Quino, "Potentes, prepotentes, impotentes", Buenos Aires, 1989

Quino, "Potentes, prepotentes, impotentes", Buenos Aires, 1989

Mar 18, 2011

PIERRE THÉVENIN ON LAW AND PHILOSOPHY

Dear all,
next week (first lesson on Wednesday, the 23rd of March, at 2:00 pm) Pierre Thévenin (Ecole des Hautes Etudes en Sciences Sociales, Paris) will explore some possible connections between Law and Philosophy, bringing together different authors, points of view, historical periods. You can find below some information about our guest and about his lectures.
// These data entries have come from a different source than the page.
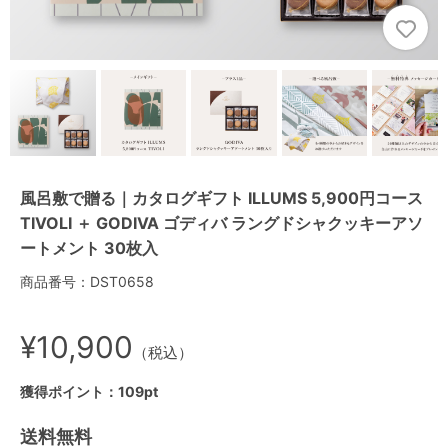
風呂敷で贈る｜カタログギフト ILLUMS 5,900円コース
TIVOLI ＋ GODIVA ゴディバ ラングドシャクッキーアソ
ートメント 30枚入
商品番号：DST0658
¥10,900
（税込）
獲得ポイント：109pt
送料無料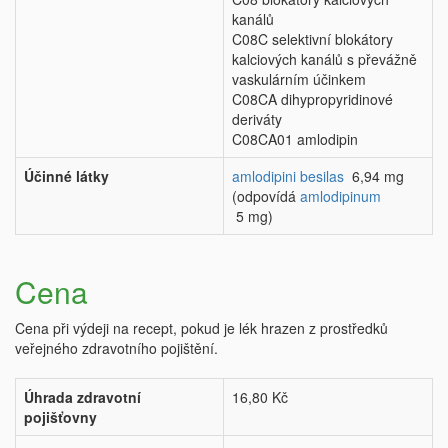
kanálů
C08C selektivní blokátory
kalciových kanálů s převážně
vaskulárním účinkem
C08CA dihypropyridinové
deriváty
C08CA01 amlodipin
Účinné látky
amlodipini besilas
6,94 mg
(odpovídá
amlodipinum
5 mg)
Cena
Cena při výdeji na recept, pokud je lék hrazen z prostředků
veřejného zdravotního pojištění.
Úhrada zdravotní
16,80 Kč
pojišťovny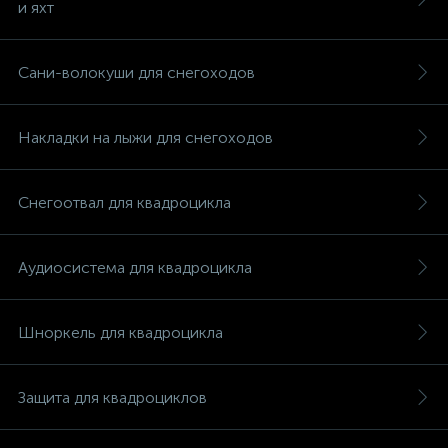
и яхт
Сани-волокуши для снегоходов
Накладки на лыжи для снегоходов
Снегоотвал для квадроцикла
Аудиосистема для квадроцикла
Шноркель для квадроцикла
каты
Защита для квадроциклов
Enjoy the readings and see you on Wednesday!

Brief Outline:

Law and Philosophy

(On the philosophical relevance of judicial practices)
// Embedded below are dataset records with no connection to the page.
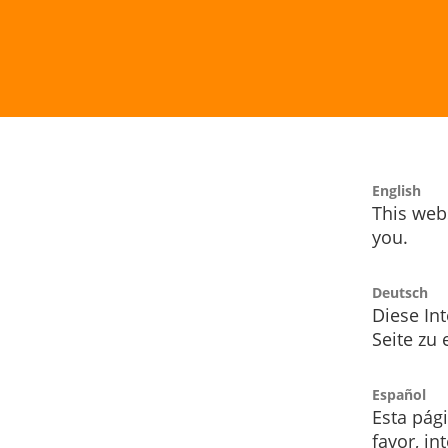
English
This webs
you.
Deutsch
Diese Int
Seite zu
Español
Esta pág
favor, i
A traditional way of clearing up the relationship between Law and Philosophy is to ask how, if at all, philosophical conceptions have impacted on jurisprudence. But is it possible to phrase the question the other way round? This lecture will try and show that the philosophical notion of „truth“ is indebted to the history of judicial practices. Aimed at exploring how legal cultures might have diffused right out of common legal business, it will proceed in two steps. First, we will consider how English philosophers of the XVIIth century, in order to lay down the foundation for modern natural science, have relied on a massive reference to the medieval (and Italian) inquisitio trial. Second, we will follow French thinker Michel Foucault in wondering if and how this dependency still affects our way of relating, as subjects, to both truth and power.

Suggested Readings:

1) Michel Foucault, Truth and Juridical Forms, in Power: Essential Works of Foucault, 1954-1984, vol. 3, pp. 1-16, 32-52. This text reproduces the first (pp. 1-16) and third (pp. 32-52) parts of a series of four lectures Michel Foucault gave in Rio de Janeiro in 1973.
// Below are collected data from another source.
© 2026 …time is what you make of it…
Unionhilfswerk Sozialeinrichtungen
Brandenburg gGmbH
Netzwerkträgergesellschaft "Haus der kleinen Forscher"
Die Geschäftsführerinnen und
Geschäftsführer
2) Barbara Shapiro, The Concept "Fact": Legal Origins and Cultural Diffusion, in "Albion: A Quarterly Journal Concerned with British Studies", 26.1 (1994), pp. 1-25.

Pierre Thévenin's CV:

Pierre Thévenin (b. 1979) is a PhD student at the Ecoles des Hautes Etudes en Sciences Sociales (EHESS) in Paris. He graduated in Philosophy at the Sorbonne in 2005, with a major in German Idealism and Ancient Greek Philosophy. Passed to the EHESS, he turned to legal studies as a student of great romanist Yan Thomas (d. 2008). French philosopher Bruno Karsenti (EHESS) and Legal historian Emanuele Conte (Roma III) are currently tutoring his dissertation on « The Legal Notion of Fact. Medieval Casuistries and the Dogmatics of Possession ». A former Marie Curie Fellow, he stayed at the Istituto Italiano di Scienze Umane in Florence, the London School of Economics and the Max-Planck Institut für europäische Rechtsgeschichte.

2 comments:

  1. hi
    i've seen that anyone posted on the blog of this week...
    for me this theme is too difficult and i think that if we make a discussion all together about it we can fix some central point ...
    from wich point can we start??

    ReplyDelete
  2. i'm completely agee with giordano.law and philosophy is a difficult theme:the relation between facts and law and how it is considered.